Trench warfare: 1915-1917
By the start of 1915, on the western front, the pattern of trench warfare is established. It will trap all the combatant nations for the next three years in an insoluble deadlock in which the lifeblood of their young men drains unquenchably away.
The commanders-in-chief - John French and then Douglas Haig for Britain, Joseph Joffre and Philippe Pétain for France, Erich von Falkenhayn followed by Paul von Hindenburg and Erich Ludendorff for Germany - all agree on one thing. The only way forward is to wear the opposing forces down in a ceaseless war of attrition, weakening them to the point where a sudden strategic breakthrough can be achieved.
Never in history have so many men, so heavily armed, remained for so long confronting each other in a restricted area of open ground. All the great battles of the war, some of them lasting several months, take place along a crescent stretching less than 200 miles from Ypres to Verdun. The few major advances made in either direction are less than 50 miles and are soon reversed. Most of the time it is a matter of winning, losing, clawing back a few hundred yards of shell-churned mud.
Yet in this blighted area, during the four years of the war, millions of men lose their lives.

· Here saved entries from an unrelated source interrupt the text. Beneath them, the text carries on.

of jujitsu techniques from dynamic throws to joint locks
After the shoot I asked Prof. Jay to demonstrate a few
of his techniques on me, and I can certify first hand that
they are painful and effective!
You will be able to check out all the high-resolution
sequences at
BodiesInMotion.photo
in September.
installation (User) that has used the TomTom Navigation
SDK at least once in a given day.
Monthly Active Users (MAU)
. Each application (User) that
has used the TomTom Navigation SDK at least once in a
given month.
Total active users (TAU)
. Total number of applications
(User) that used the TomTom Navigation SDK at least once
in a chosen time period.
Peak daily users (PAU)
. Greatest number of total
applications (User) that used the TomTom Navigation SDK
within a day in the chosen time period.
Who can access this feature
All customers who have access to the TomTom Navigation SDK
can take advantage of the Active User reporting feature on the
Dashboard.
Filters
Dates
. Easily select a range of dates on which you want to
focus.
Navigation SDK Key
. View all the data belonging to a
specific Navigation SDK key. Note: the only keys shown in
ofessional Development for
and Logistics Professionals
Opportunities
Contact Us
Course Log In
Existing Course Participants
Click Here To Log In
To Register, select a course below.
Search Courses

In one day alone, at the start of the four-month battle of the Somme in 1916, 20,000 British soldiers die and another 40,000 are wounded.
The pattern of attack, from one line of trenches to the other across no man's land, becomes more sophisticated as the months roll by but remains essentially the same. The trenches are protected by lethal rolls of barbed wire. These need to be flattened before there is any hope of the advancing infantry reaching the enemy. This is achieved by a preliminary bombardment from artillery behind the lines, lasting days and sometimes weeks.

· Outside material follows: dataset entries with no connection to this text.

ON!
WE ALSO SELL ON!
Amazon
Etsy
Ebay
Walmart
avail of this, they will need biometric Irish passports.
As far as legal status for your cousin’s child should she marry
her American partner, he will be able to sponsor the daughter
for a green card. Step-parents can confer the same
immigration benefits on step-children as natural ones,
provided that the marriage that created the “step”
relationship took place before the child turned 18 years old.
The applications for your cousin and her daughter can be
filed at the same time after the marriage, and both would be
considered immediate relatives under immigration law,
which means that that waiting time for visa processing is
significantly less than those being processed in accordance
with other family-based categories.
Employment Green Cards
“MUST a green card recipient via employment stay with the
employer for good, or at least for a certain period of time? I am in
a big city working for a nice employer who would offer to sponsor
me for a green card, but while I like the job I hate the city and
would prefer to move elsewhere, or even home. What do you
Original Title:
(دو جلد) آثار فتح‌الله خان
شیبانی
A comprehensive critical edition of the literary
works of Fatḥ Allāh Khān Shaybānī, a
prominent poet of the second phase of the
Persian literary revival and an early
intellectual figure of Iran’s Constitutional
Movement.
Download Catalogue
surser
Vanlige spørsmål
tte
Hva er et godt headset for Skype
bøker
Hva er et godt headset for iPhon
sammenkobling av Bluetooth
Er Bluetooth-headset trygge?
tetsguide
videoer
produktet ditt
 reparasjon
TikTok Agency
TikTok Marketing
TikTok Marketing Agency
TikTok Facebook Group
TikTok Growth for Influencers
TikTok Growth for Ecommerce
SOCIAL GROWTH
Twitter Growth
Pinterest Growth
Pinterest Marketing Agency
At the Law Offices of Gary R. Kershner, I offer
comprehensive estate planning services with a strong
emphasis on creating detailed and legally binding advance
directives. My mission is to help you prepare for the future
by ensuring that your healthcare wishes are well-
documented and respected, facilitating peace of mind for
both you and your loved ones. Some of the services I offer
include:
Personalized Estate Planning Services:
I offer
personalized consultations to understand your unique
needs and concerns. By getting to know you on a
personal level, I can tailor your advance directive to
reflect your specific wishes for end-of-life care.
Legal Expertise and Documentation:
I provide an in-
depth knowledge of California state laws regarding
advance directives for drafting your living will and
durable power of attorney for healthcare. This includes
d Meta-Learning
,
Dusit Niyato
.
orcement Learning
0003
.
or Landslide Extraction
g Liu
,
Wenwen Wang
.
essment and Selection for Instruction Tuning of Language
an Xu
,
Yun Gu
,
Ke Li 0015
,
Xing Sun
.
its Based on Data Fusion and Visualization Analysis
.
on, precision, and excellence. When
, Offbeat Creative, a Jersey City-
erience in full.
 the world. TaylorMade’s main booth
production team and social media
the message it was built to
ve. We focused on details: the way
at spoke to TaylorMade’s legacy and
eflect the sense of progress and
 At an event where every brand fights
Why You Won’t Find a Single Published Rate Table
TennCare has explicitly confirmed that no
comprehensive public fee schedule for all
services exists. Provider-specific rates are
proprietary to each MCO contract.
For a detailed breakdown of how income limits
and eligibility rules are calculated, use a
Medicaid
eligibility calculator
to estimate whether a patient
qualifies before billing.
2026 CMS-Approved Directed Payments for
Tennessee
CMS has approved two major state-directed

In the early part of the war the bombardment ends when the infantry go over the top of their trenches, armed with rifles, bayonets and hand grenades, to stagger and slither towards the machine guns awaiting them.
Later a slight improvement is made in the form of the rolling barrage, in which the artillery gunners steadily raise their sights as the troops advance. The purpose is to lay down ahead of them a carpet of high-explosive shells, forcing the enemy to keep their heads down. Reconnaissance aircraft fly overhead, equipped with radio, to report back to the gunners where their shells are landing and what enemy targets are available.
Even when this softening-up procedure succeeds, the infantry are left with a lonely final assault on the trenches followed by close combat, unless (always the hoped-for result) the bombardment has in itself persuaded the enemy to withdraw to a secondary line of defence.